A iniciativa busca enfrentar um desafio comum ao Nordeste brasileiro e ao sul chileno: a escassez de água e seus impactos sobre a produção agrícola. Com investimento estimado em R$ 4,47 milhões e duração inicial de 60 meses, o projeto prevê a criação de nanomateriais bioestimulantes voltados à melhoria do desempenho fisiológico das plantas em condições adversas.
A parceria reúne a expertise do CETENE em síntese e caracterização de materiais e a infraestrutura da Universidad Católica de Temuco para validação agrícola em ambientes controlados. O objetivo é avançar no desenvolvimento de soluções sustentáveis capazes de reduzir os efeitos da seca sobre culturas de interesse agrícola.
A colaboração internacional também se apoia em resultados científicos recentes. Em estudo publicado na revista científica Polymers, pesquisadores das duas instituições demonstraram que nanopartículas de quitosana aplicadas em mudas de tomateiro (Solanum lycopersicum) contribuíram para mitigar os efeitos do déficit hídrico. Os experimentos indicaram melhorias na eficiência fotossintética, no transporte de elétrons e na assimilação de carbono, além do fortalecimento dos mecanismos antioxidantes das plantas sob condições de menor disponibilidade de água.
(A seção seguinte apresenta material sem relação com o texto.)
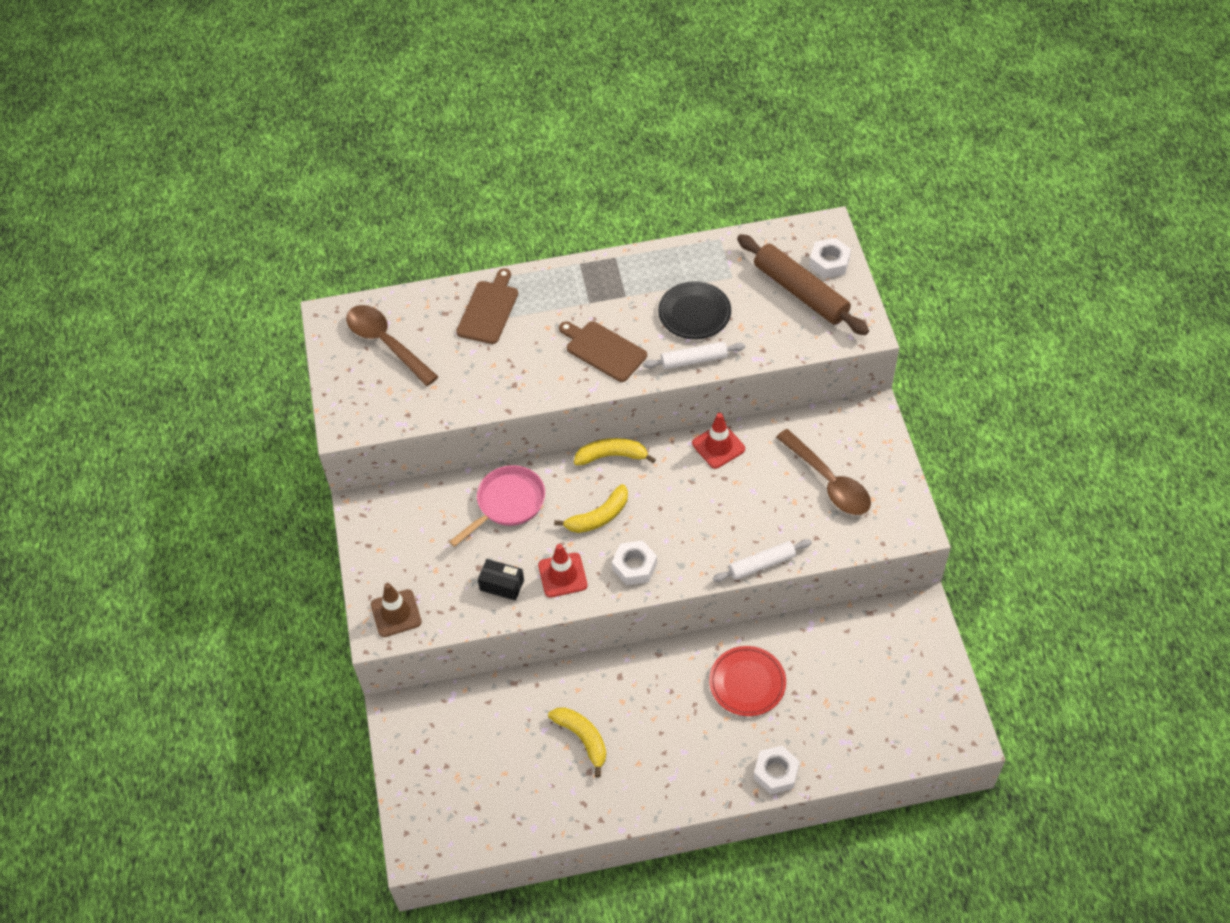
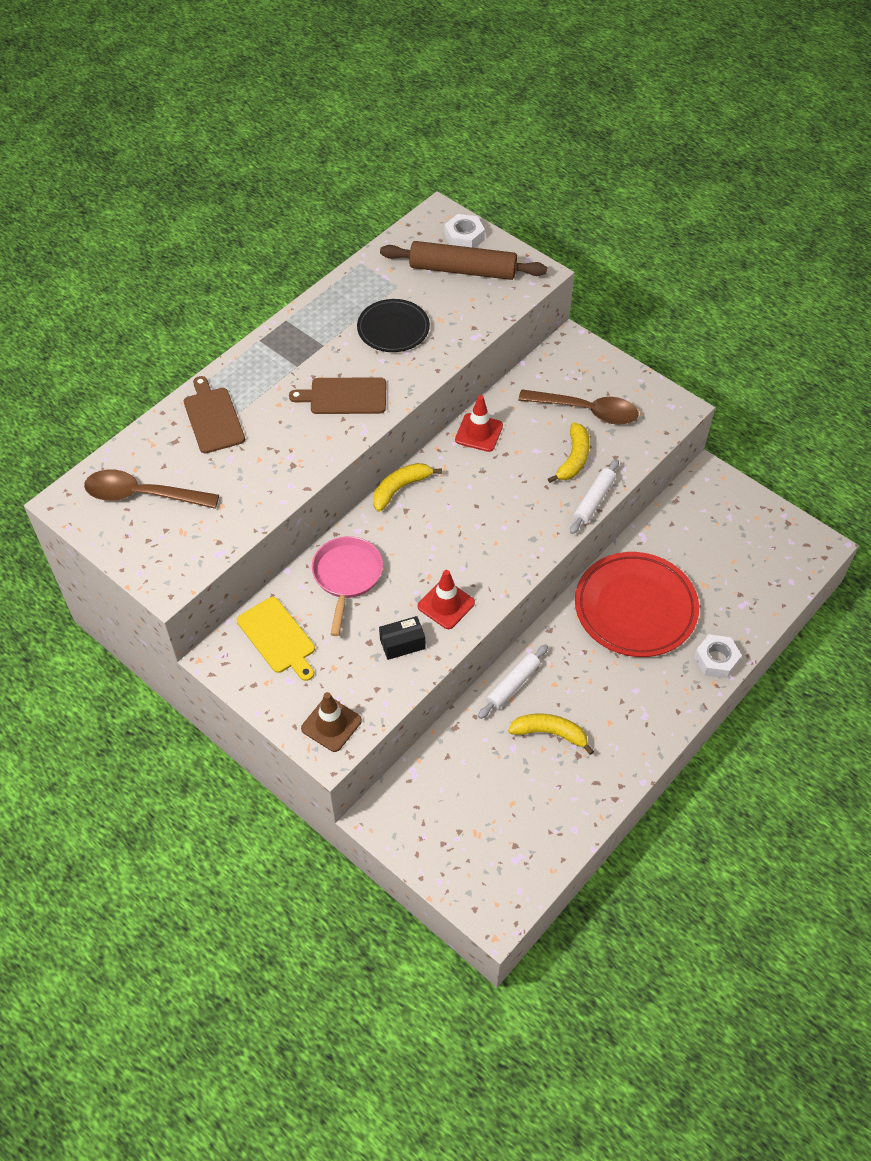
camera: 40 degrees left, 0 degrees up
yellow banana [554,484,628,533] -> yellow banana moved to [548,422,590,483]
white nut [612,541,657,585] -> none
white rolling pin [643,342,745,369] -> white rolling pin moved to [478,644,548,719]
red plate [709,646,786,716] -> red plate [575,552,699,657], size x1.67
none -> yellow cutting board [237,597,315,681]

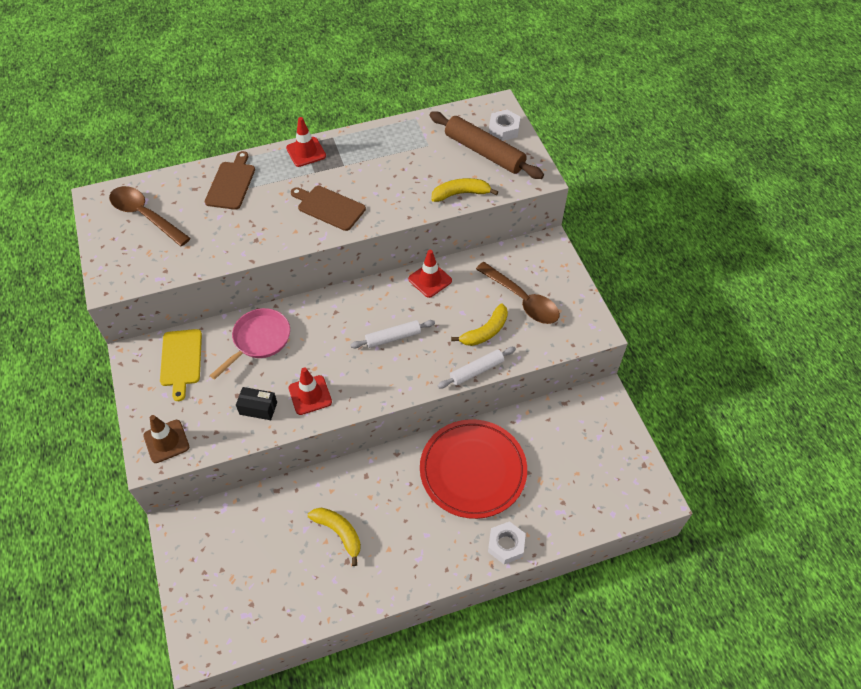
camera: 30 degrees right, 0 degrees up
black plate [357,299,430,352] -> none
yellow banana [373,463,442,512] -> yellow banana moved to [431,178,498,202]
white rolling pin [478,644,548,719] -> white rolling pin moved to [351,320,435,348]
none -> red traffic cone [286,117,326,167]

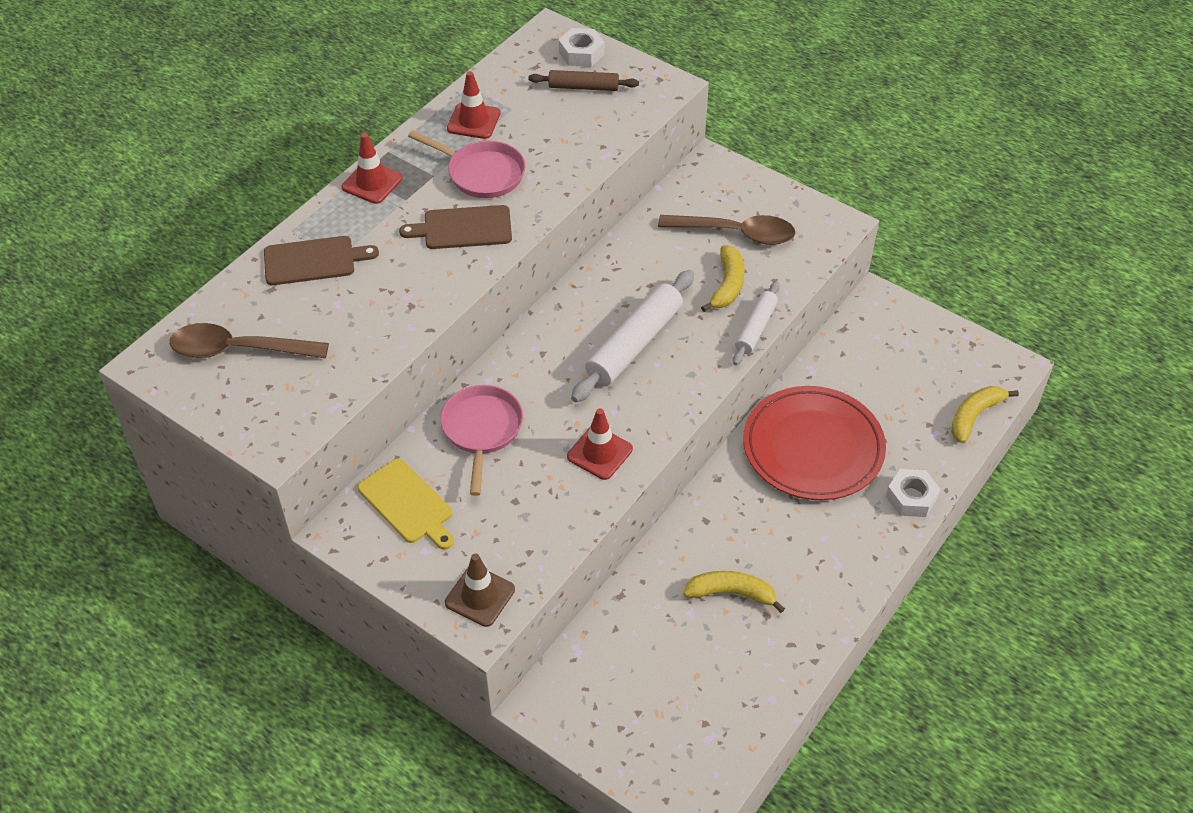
camera: 35 degrees left, 5 degrees down
brown cutting board [205,151,255,210] -> brown cutting board turned 105 degrees clockwise [264,236,379,285]
black box [236,387,277,420] -> none
white rolling pin [351,320,435,348] -> white rolling pin [571,270,694,402], size x1.71
red traffic cone [408,250,452,298] -> red traffic cone moved to [447,71,501,139]
brown rolling pin [429,111,544,179] -> brown rolling pin [528,70,639,91], size x0.58
yellow banana [431,178,498,202] -> yellow banana moved to [951,386,1019,443]
none -> pink pan [408,130,525,198]

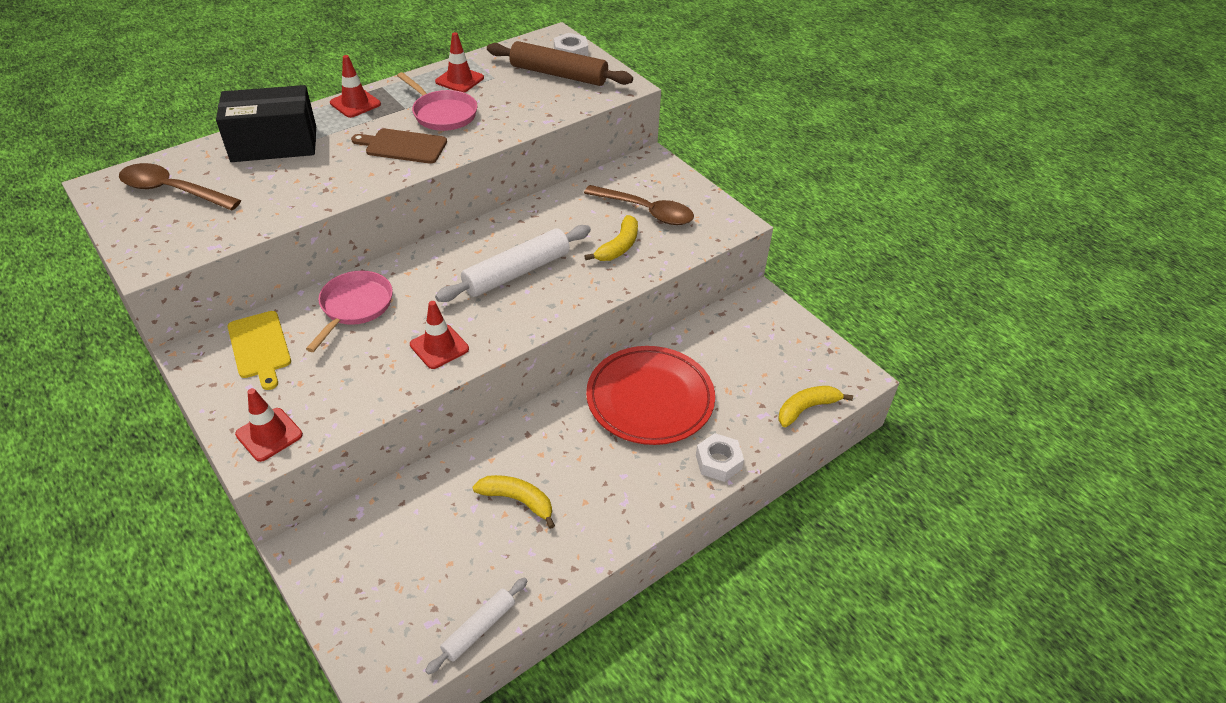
camera: 15 degrees right, 5 degrees down
brown cutting board [264,236,379,285] -> black box [216,85,316,162]
brown traffic cone [445,554,515,627] -> red traffic cone [235,388,303,462]
brown rolling pin [528,70,639,91] -> brown rolling pin [487,41,633,86], size x1.71
white rolling pin [733,281,780,365] -> white rolling pin moved to [425,577,528,675]

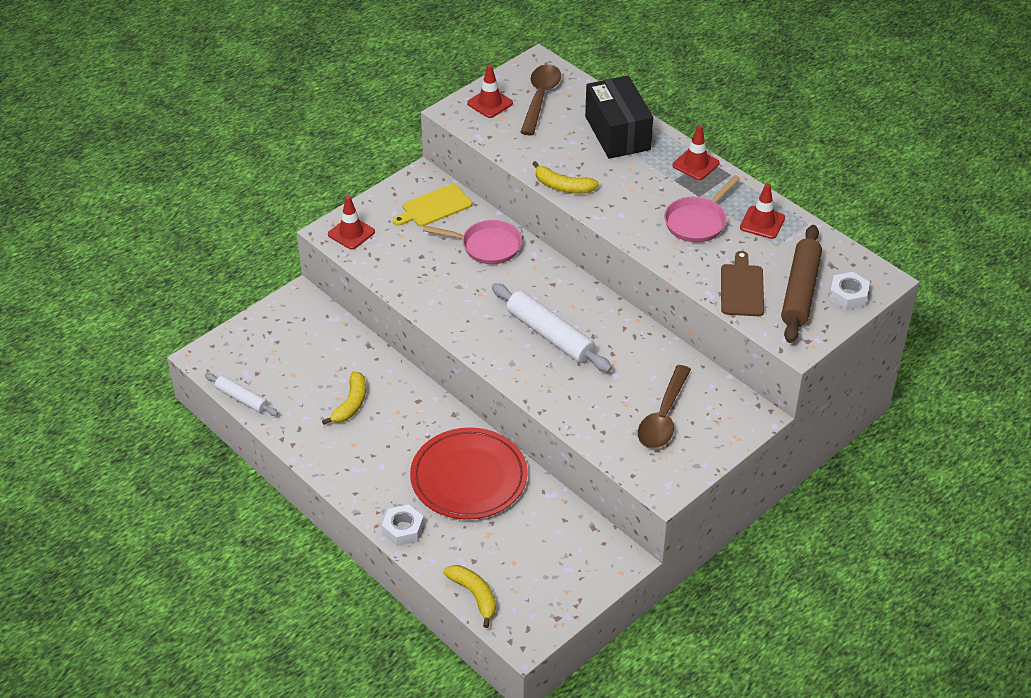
camera: 85 degrees right, 0 degrees up
brown cutting board [351,129,447,164] -> brown cutting board moved to [721,251,764,316]
red traffic cone [410,301,469,369] -> red traffic cone moved to [467,65,513,118]
yellow banana [585,215,638,261] -> yellow banana moved to [532,161,599,193]

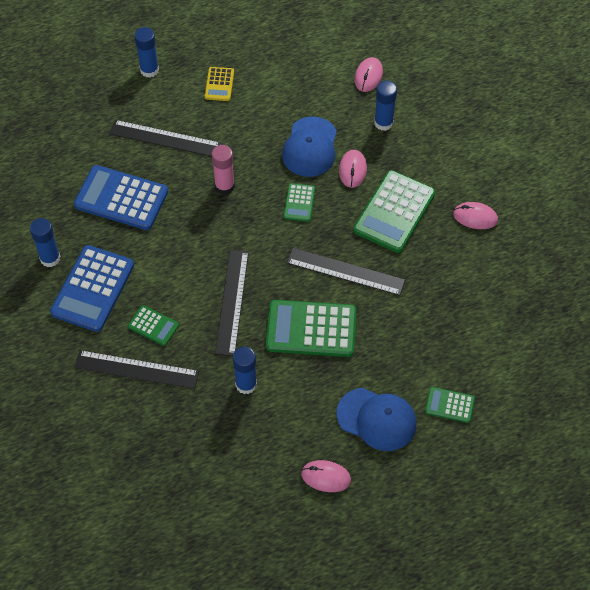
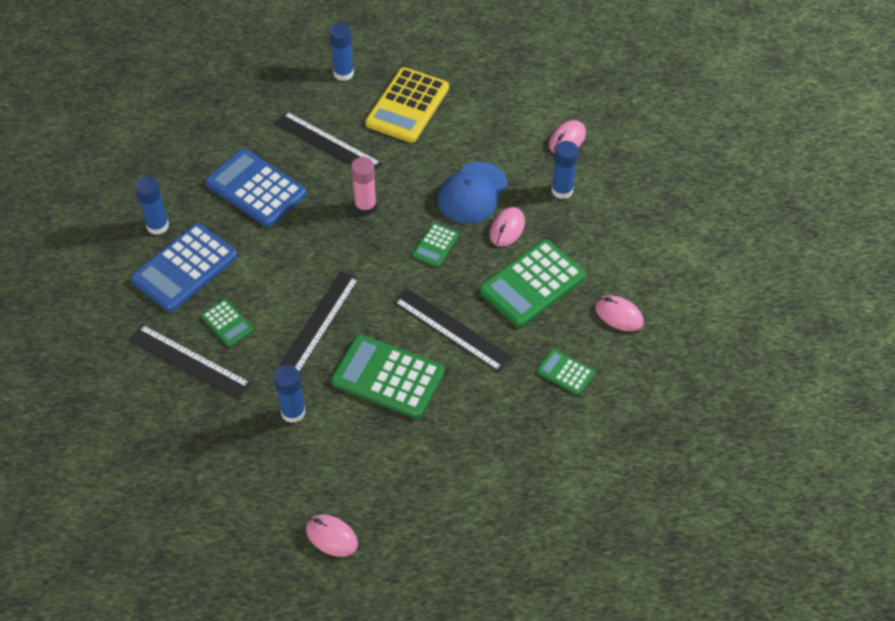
camera: 20 degrees right, 5 degrees down
yellow calculator [205,67,234,101] -> yellow calculator [365,67,449,143], size x1.97
blue cap [337,388,416,451] -> none
green calculator [425,387,475,423] -> green calculator moved to [537,349,594,395]

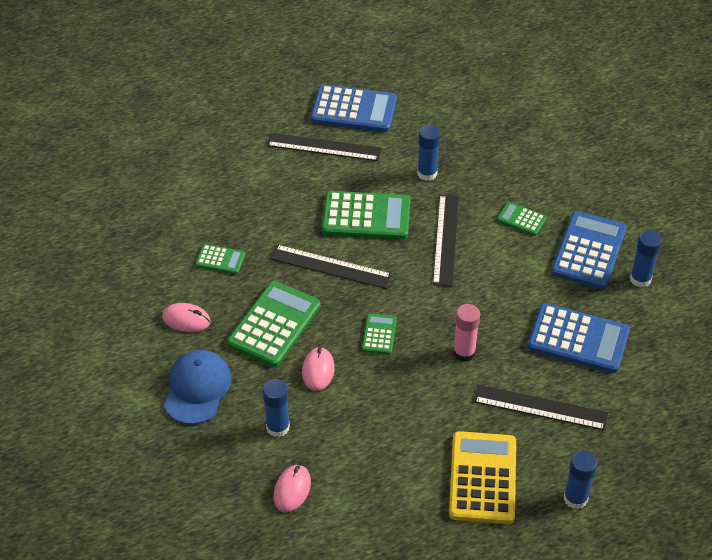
camera: 160 degrees right, 5 degrees down
black ruler [129,324,251,400] -> black ruler moved to [266,133,382,161]
pink mouse [306,514,358,557] -> blue calculator [311,85,397,132]
blue cap [438,162,508,224] -> blue cap moved to [164,350,232,424]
Segundo o pesquisador bolsista do CETENE, Dr. Rafael Vilela, o foco da colaboração é ampliar o desenvolvimento e a validação desses nanomateriais para aplicação agrícola. Já o coordenador da pesquisa na instituição chilena, Dr. Ricardo Marcelo Tighe Neira, destaca que Brasil e Chile compartilham desafios relacionados ao estresse hídrico, tornando a cooperação científica estratégica para a busca de soluções adaptadas a diferentes condições ambientais.
Para a pesquisadora do CETENE e coordenadora do projeto, Dra. Bianca Galucio, a parceria representa uma oportunidade de transformar resultados científicos em tecnologias com potencial de aplicação no campo. "Os estudos mostram que a nanotecnologia pode aumentar a tolerância das plantas à escassez de água. Com essa parceria, vamos avançar na validação desses materiais e no desenvolvimento de tecnologias para uma agricultura mais resiliente às mudanças climáticas."
Além do desenvolvimento dos bioinsumos, o acordo prevê ações de proteção da propriedade intelectual, intercâmbio de pesquisadores e estudantes e atividades voltadas à transferência de tecnologia. Os próximos passos incluem testes em diferentes escalas para ampliar a maturidade tecnológica das soluções desenvolvidas e avaliar seu potencial de aplicação em sistemas agrícolas sujeitos à restrição hídrica.